WHEN IN DOUBT – SIT THEM OUT
For those of us who have been involved in or “around” sports, we often hear of an athlete who “gets their bell rung” or “got dinged” following trauma to the head, whether from another athlete, the ground or some object. In reality what these athletes may be experiencing is a sports related concussion requiring appropriate medical intervention.
So what exactly is a concussion? In basic terms a concussion is a mild Traumatic Brain Injury (TBI) that can occur from an impact to the head. Although most common in football, soccer and basketball, a concussion can occur in any sport, physical activity or accident involving a blow to the head.
In 2009 the Oregon Legislature enacted Max’s Law to require implementation of concussion management guidelines to protect athletes and help ensure their safe return to athletics and academics. The first component of managing a suspected concussion is to RECOGNIZE if a concussion has occurred.
Symptoms reported by the athlete may include:
- blurred or double vision
- feeling groggy
- problems with concentration or memory
Symptoms observed may include:
- long-term or short-term amnesia
- delayed responses to questions
- personality or behavioral changes
- poor recall
- loss of consciousness (LOC).
LOC does not have to be present for a concussion to have occurred!
If a concussion is suspected the athlete should be REMOVED from participation in that event or training for the remainder of the day.

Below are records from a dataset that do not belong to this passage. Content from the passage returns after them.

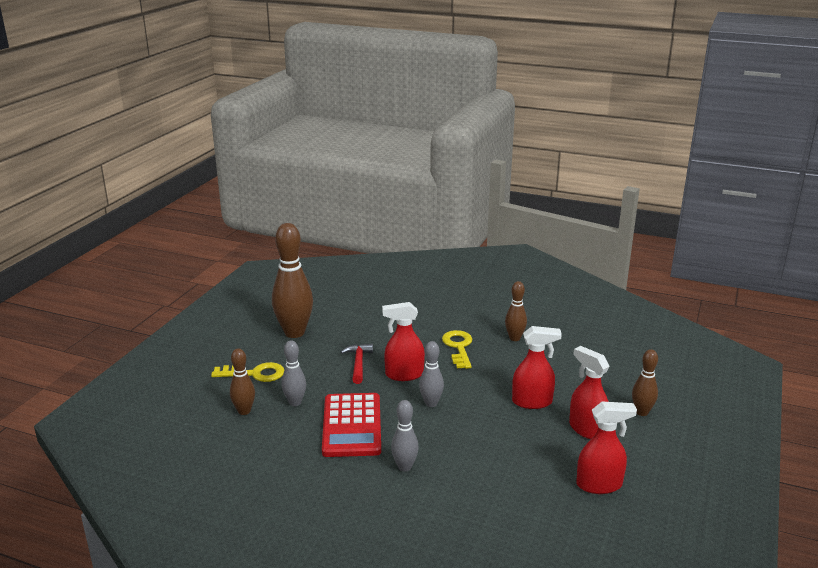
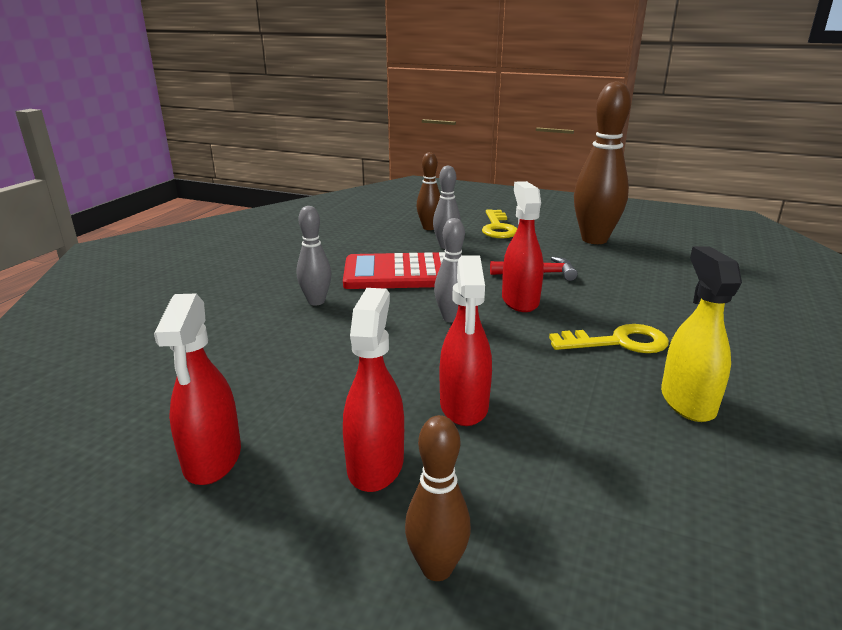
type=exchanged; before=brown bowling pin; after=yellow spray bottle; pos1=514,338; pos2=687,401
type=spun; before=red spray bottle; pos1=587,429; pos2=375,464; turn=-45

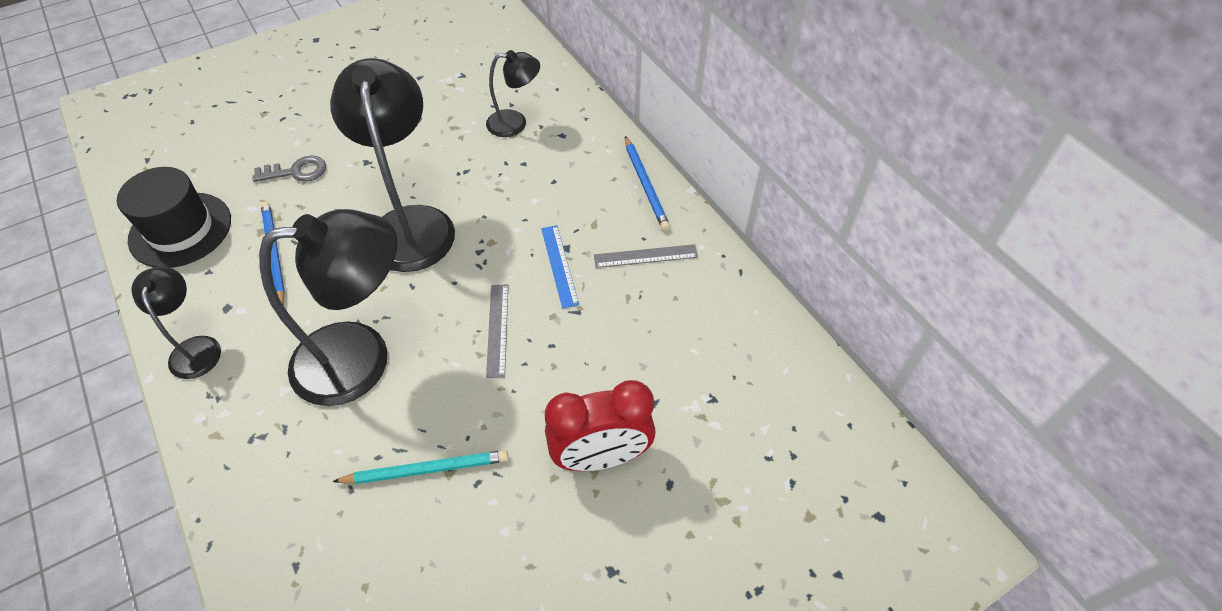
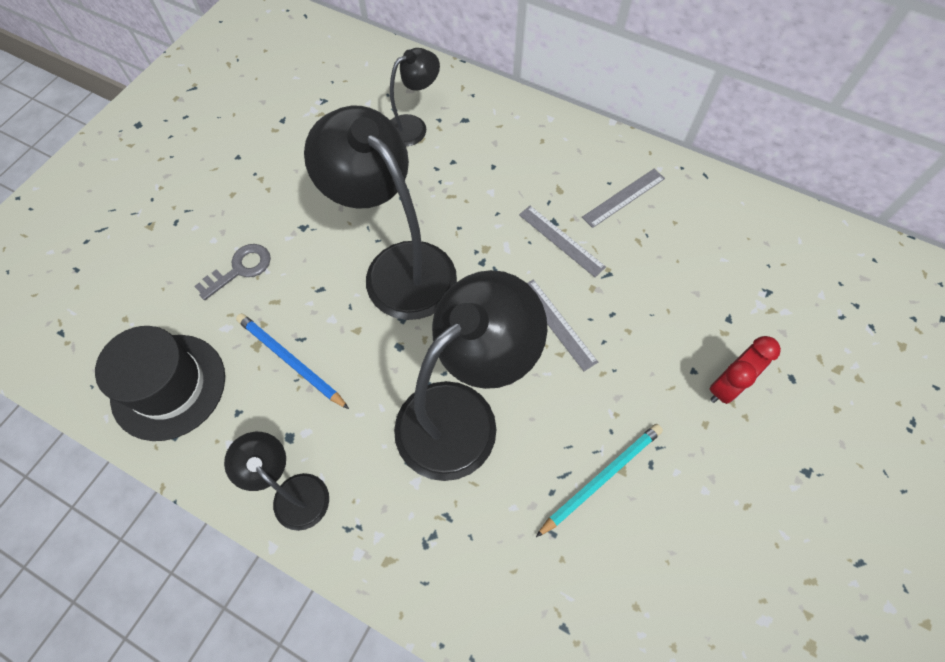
type=missing; before=blue pencil; pos1=645,185
type=colour; before=blue ruler; after=grey ruler; pos1=559,265; pos2=561,240
type=size; before=red clock; pos1=601,457; pos2=726,386; scale=0.66

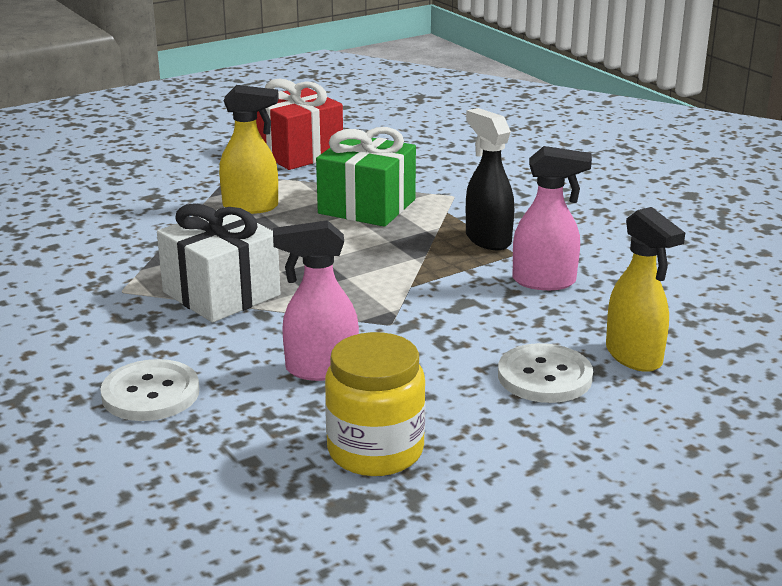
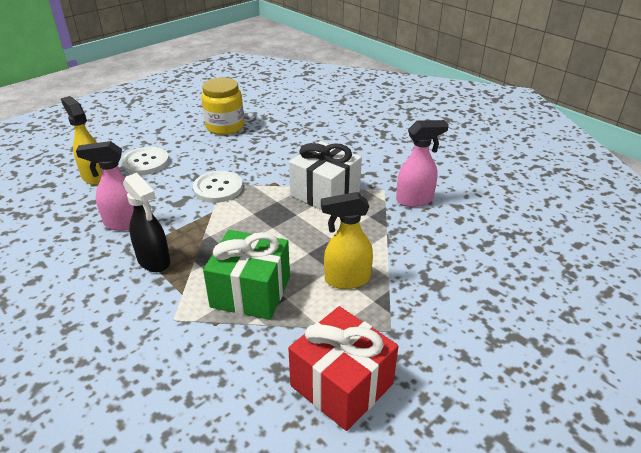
type=relocated; before=pink spray bottle; pos1=320,369; pos2=415,200
type=relocated; before=white button; pos1=150,393; pos2=218,188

The athlete should then be REFERRED for proper medical treatment. In the presence of LOC or deteriorating signs and symptoms this could involve immediate referral to the ER.
RETURN to participation is allowed only after medial release from an appropriately trained medical professional, usually the athlete’s primary care provider. This should follow a stepwise progression involving gradual return to physical activity as well as mental and cognitive activity as follows:
- Complete rest until symptoms have resolved
- Light mental activity and low impact physical activity after asymptomatic for 24 hrs.
- Non-contact / sport specific activity if remaining symptom free following step 2
- Return to sport specific drills
- Return to full contact participation with medical clearance
The athlete must remain symptom free prior to and following progression to the next level of activity.
Keep your kids healthy! If you suspect, or have questions regarding a possible concussion situation please contact your health care provider.